WBUR Welcomes Fall 2020 With New Programming Changes

Starting this weekend — Saturday, October 3 — WBUR kicks off a new fall line-up. With audiences spending more time at home due to the pandemic, the broadcast schedule offers even more reasons to stay with WBUR, day and night.

The new WBUR fall line-up offers the opportunity to hear emerging new shows like It’s Been a Minute with Sam Sanders and fan favorites like The Daily from The New York Times, alongside WBUR powerhouse productions, Here & Now and the newly revamped On Point. Shows can be heard live on 90.9 FM, online at and on smart speakers. Episodes are available for listening anytime on the WBUR Listen app.

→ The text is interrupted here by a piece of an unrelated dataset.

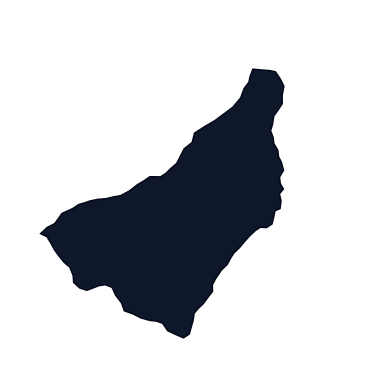 outline of Santo Expedito, São Paulo, Brazil, rotated 40°
{"feature_id": "56859067B72387481715012", "entity_name": "Santo Expedito", "entity_type": "district", "adm_level": 2, "iso_a3": "BRA", "parent_name": "Brazil", "parent_adm1": "São Paulo", "projection": "orthographic", "projection_center": [-51.369, -21.812], "detail": "fine", "context": "isolated", "style": "filled", "palette": "ink", "viewbox_px": 384, "rotation_deg": 40, "n_neighbors": 0, "source": "geoboundaries", "source_scale": "gbopen_adm2", "svg_char_len": 1413}
<svg xmlns="http://www.w3.org/2000/svg" viewBox="0 0 384 384"><g transform="rotate(40 192 192)"><path d="M279.2,309.2L281.2,302.5L278.1,295.8L275.6,290.1L271.6,283.6L271.6,277.2L272.4,270.2L271.9,263.0L271.6,255.0L267.2,249.9L265.8,243.2L264.7,233.0L265.5,225.1L264.1,218.3L263.3,211.9L264.1,204.4L264.1,195.8L264.3,188.7L265.3,180.7L267.0,175.1L271.9,171.4L273.8,165.0L270.9,159.1L267.6,153.0L270.1,148.1L265.9,141.6L260.1,137.2L260.1,131.0L254.4,128.9L249.5,124.5L248.1,116.5L241.2,111.7L235.8,109.5L230.7,104.8L223.5,102.3L219.4,98.3L212.8,94.6L210.2,88.5L205.8,81.2L205.1,72.4L204.3,66.3L199.2,60.4L194.3,51.9L187.0,48.7L178.5,46.3L173.1,49.3L167.6,53.3L159.7,58.8L162.3,66.3L165.0,71.2L165.4,79.0L168.8,88.7L168.8,100.5L166.2,111.9L163.6,122.7L159.4,134.5L156.1,145.2L160.3,153.9L158.2,163.7L160.3,173.0L161.9,180.0L160.7,187.3L160.1,194.2L158.1,200.7L149.9,207.4L147.7,215.3L145.5,221.4L143.3,231.6L139.6,240.8L135.1,246.1L130.5,252.3L124.4,258.4L119.6,264.5L116.8,269.2L113.3,274.4L111.2,281.5L106.2,292.0L107.2,304.4L103.9,312.1L102.8,321.2L109.6,319.5L117.9,322.3L123.8,324.7L131.6,326.6L139.1,328.1L146.8,328.1L154.7,332.4L159.4,337.3L167.6,337.7L174.6,334.9L177.7,329.4L180.8,323.7L185.1,318.8L192.1,316.4L199.7,320.1L209.4,322.3L216.6,326.5L224.8,323.4L233.7,321.3L242.0,317.6L247.5,313.9L253.8,311.4L262.6,313.9L271.5,311.5L279.2,309.2Z" fill="#0f172a" stroke="#020617" stroke-width="1.5"/></g></svg>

Notable updates to WBUR’s fall schedule include:


10 a.m. : The new On Point hosted by Meghna Chakrabarti has been transformed into one powerful hour. Sound rich elements matched with deep, heavily researched conversations. With fresh takes and a diversity of new voices, On Point will take you on a journey to help make complicated issues understandable.

11 a.m. : A perfect pairing with On Point, 1A (WAMU) convenes conversations about the most important issues of our time with a deep and unflinching look at America. 1A is led by Jenn White, whose voice podcast listeners may recognize from her past role hosting the hit shows, Making Oprah and Making Obama.

8 p.m.The Daily (NYT) delves into one top news story of the day. It is hosted by Michael Barbaro and powered by New York Times journalism.

9 p.m. : WBUR brings back its checkerboard of fan favorites, with a different hit show each weeknight including:

  • Monday: Radio Lab (WNYC) a platform for long-form journalism and storytelling that challenges its listeners’ preconceived notions about how the world works. Radiolab provokes, it moves, it delights, and it asks its audience to see the world around them anew. Radiolab is co-hosted by Lulu Miller and Latif Nasser.
  • Tuesday: This American Life (WBEZ) is an entertaining kind of journalism that’s built around plot. In other words, stories! Stories that have compelling people at the center of them, funny moments, big feelings, surprising plot twists, and interesting ideas. Like little movies for radio.
  • Wednesday: Hidden Brain (NPR) host Shankar Vedantam uses science and storytelling to reveal the unconscious patterns that drive human behavior, shape our choices and direct our relationships.
  • Thursday: Open Source an American conversation with global attitude hosted by Christopher Lydon.
  • Friday: The Moth is true stories, told live and without notes, celebrating the ability of true, personal storytelling to illuminate both the diversity and commonality of human experience.


6 a.m. : On Point, (rebroadcast) hosted by Meghna Chakrabarti.

7 a.m. : TED Radio Hour (NPR) investigates the biggest questions of our time with the help of the world's greatest thinkers. In each episode, new host Manoush Zomorodi explores a big idea through a series of TED Talks and original interviews, inspiring us to learn more about the world, our communities, and most importantly, ourselves.

4 p.m. : Reveal pours the necessary time and resources into unearthing original stories that hold people and institutions accountable for the problems they’ve caused or benefited from. Its investigative reporting consistently contributes to real-world impact, from civil and criminal investigations to new laws and policies, better-informed conversations and community-driven solutions.

6 p.m. : The Coronavirus Crisis (NPR) is a special series that provides listeners with everything they need to know about the global pandemic.

 7 p.m. : It’s Been a Minute with Sam Sanders (NPR) features interviews with people in the culture who deserve your attention. Plus, weekly wraps of the news with other journalists.


1 p.m. : Hidden Brain (NPR) host Shankar Vedantam uses science and storytelling to reveal the unconscious patterns that drive human behavior, shape our choices and direct our relationships.

 4 p.m. : BBC Newshour provides the latest news and interviews with newsmakers, eyewitnesses, correspondents and analysts.

 6 p.m. : Wait, Wait…Don’t Tell Me! (NPR) is a weekly hour-long quiz program that tests your knowledge against some of the best and brightest in the news and entertainment world while figuring out what's real news and what's made up.